▶ [REQUIRED WORK] In the data below, find the line that contains "Characterize the profile of research" and the line that contains "Identify strategies and possible actions". Copy both, plus every line between them, exactly.

=======

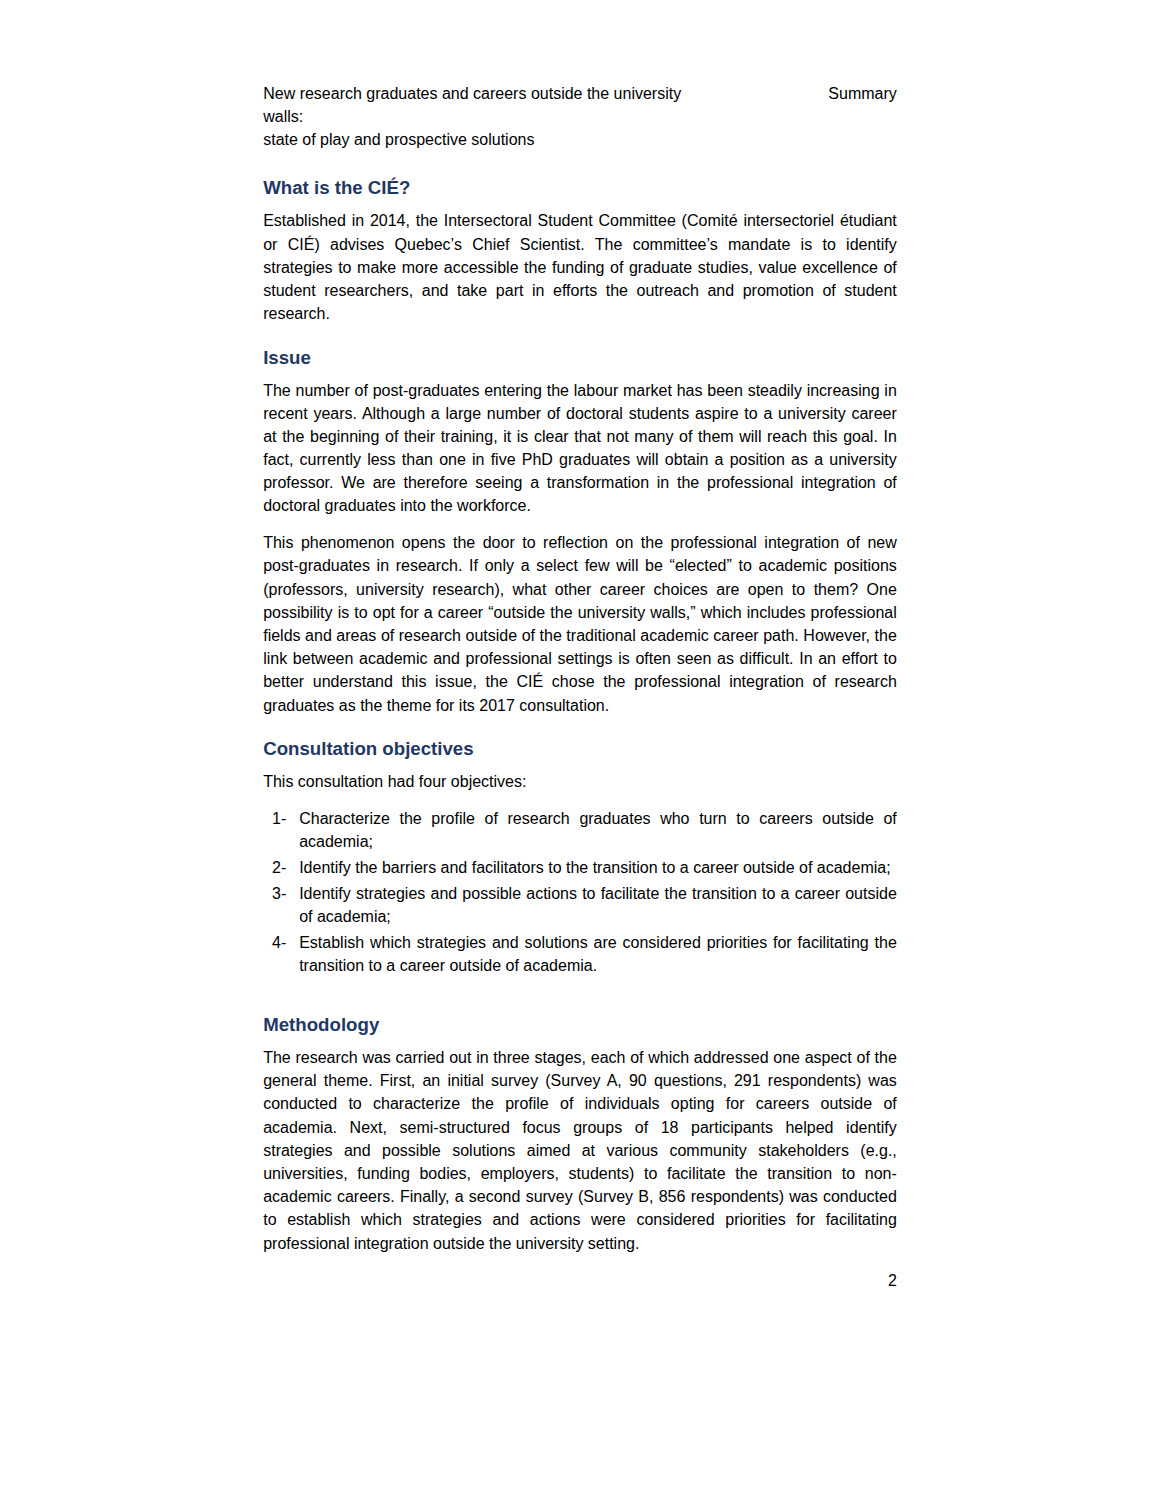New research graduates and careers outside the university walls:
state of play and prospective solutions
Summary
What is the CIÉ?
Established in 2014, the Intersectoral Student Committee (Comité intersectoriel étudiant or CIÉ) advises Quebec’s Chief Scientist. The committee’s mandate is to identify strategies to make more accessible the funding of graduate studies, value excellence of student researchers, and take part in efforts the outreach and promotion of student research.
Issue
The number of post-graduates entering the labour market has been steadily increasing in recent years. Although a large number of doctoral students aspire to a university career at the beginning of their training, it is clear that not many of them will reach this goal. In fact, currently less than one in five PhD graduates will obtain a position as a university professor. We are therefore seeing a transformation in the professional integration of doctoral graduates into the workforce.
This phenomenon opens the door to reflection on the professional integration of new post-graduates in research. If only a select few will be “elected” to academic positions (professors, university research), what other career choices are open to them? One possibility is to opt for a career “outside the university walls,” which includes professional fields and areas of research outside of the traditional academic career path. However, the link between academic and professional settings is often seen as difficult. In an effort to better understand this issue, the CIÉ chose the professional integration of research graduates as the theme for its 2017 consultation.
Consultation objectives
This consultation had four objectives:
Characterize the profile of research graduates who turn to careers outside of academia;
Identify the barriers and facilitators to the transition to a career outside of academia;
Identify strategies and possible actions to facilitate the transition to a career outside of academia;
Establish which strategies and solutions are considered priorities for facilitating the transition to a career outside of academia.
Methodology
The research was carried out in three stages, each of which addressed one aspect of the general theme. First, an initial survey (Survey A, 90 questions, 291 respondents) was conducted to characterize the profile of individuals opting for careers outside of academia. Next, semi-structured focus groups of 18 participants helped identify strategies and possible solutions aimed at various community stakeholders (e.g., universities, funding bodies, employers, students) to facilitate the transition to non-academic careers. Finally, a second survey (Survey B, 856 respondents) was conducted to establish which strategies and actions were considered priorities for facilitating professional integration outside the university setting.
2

=======

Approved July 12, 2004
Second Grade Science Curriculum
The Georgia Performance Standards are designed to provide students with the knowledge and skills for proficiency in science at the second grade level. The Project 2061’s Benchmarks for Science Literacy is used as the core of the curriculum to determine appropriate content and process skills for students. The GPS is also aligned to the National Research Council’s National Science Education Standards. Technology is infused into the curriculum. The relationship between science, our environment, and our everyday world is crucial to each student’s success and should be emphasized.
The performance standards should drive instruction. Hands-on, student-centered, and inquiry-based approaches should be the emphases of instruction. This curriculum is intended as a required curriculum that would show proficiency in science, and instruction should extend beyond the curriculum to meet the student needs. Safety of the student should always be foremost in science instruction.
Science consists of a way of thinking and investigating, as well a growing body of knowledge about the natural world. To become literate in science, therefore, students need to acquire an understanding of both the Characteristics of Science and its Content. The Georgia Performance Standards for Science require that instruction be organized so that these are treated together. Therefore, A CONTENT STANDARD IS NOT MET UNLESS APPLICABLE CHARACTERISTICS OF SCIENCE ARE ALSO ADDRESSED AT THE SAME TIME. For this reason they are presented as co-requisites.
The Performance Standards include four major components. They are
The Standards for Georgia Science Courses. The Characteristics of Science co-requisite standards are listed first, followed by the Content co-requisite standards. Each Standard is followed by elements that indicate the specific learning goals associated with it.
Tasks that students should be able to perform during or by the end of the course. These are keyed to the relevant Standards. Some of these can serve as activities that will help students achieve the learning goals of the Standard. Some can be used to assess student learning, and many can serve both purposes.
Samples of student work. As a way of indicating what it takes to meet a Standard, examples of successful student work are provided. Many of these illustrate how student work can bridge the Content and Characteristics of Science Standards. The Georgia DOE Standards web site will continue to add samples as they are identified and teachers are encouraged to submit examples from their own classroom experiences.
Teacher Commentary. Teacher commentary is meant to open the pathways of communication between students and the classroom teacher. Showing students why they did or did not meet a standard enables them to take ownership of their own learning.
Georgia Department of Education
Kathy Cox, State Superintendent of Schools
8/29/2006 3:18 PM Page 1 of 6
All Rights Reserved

=======

▶ [SOLUTION FOR THIS PROBLEM]
Characterize the profile of research graduates who turn to careers outside of academia;
Identify the barriers and facilitators to the transition to a career outside of academia;
Identify strategies and possible actions to facilitate the transition to a career outside of academia;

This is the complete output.